How long does the torture last? Presumably much less than 100000 years, since those are specified to be average-happy. For reasonable values of torture time: HELL YES.
What’s your method? If it’s something like “isolation so that nobody can murder you”, it’s not very fair because you get tortured all the time, and you can’t be prevented from killing yourself in the middle of it (which is pretty likely due to discounting and limits to willpower).
And… yeah, kiddo, you’re objectively wrong about your preference not to be stabbed with a needle, just stick it out and enjoy your extra years of healthy life and your lollipop.
Downvoted for disrespectful communication style and misrepresentation.

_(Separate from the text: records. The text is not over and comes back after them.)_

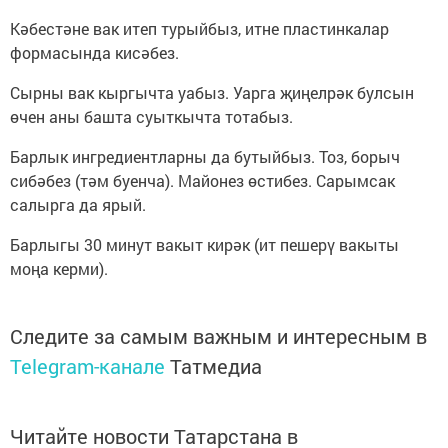
Кәбестәне вак итеп турыйбыз, итне пластинкалар
формасында кисәбез.
Сырны вак кыргычта уабыз. Уарга җиңелрәк булсын
өчен аны башта суыткычта тотабыз.
Барлык ингредиентларны да бутыйбыз. Тоз, борыч
сибәбез (тәм буенча). Майонез өстибез. Сарымсак
салырга да ярый.
Барлыгы 30 минут вакыт кирәк (ит пешерү вакыты
моңа керми).
Следите за самым важным и интересным в
Telegram-канале
Татмедиа
Читайте новости Татарстана в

Bwuh? What’s wrong with “pain for long life is worth it, whether the scale is ‘vaccine’ or ‘longevity for torture’”?
We don’t use ‘And… yeah, kiddo’ as a status move here. We need to be more subtle.
I’m assuming you don’t mean that the preference is objectively wrong—that makes no sense. Your meaning is that that the actual preferences are not understood?
It could be both, but I do think suicide interventionists usually imply that there is something objectively wrong with rejecting suffering—or at least some suffering or small probabilities of strong suffering—for the sake of more average human life. This assumption has to be a part of why suicide is labelled a mental health symptom. If I “threatened” suicide based on this exact argument, with this exact reasoning, the police would still forcibly enter my home and drag me to the mental health institutions, where my human rights would vanish the second the door would close behind me.
The problem here is that there is nothing logically wrong with rejecting suffering for the sake of average human life. There isn’t even anything wrong with rejecting suffering for the sake of 10 trillion years of life as a demi-god. There is no objective fact of the matter that suicidal people are somehow wrong about/in their preference, but non-suicidal people aren’t.
Why don’t we kill people without consent to make sure they’re not wrong about their decision to continue living? Because it’s a preposterous transgression, right?
The length of time that the torture lasts is undeterminable by you until the torture is over, every second is agony, and you can tap out at any time and choose to lose out on those happy-years. That’s the offer on the table for your suicidal person. It’s an easy thing to say you would take this offer, but I’m pretty skeptical that the average person would actually be able to make it.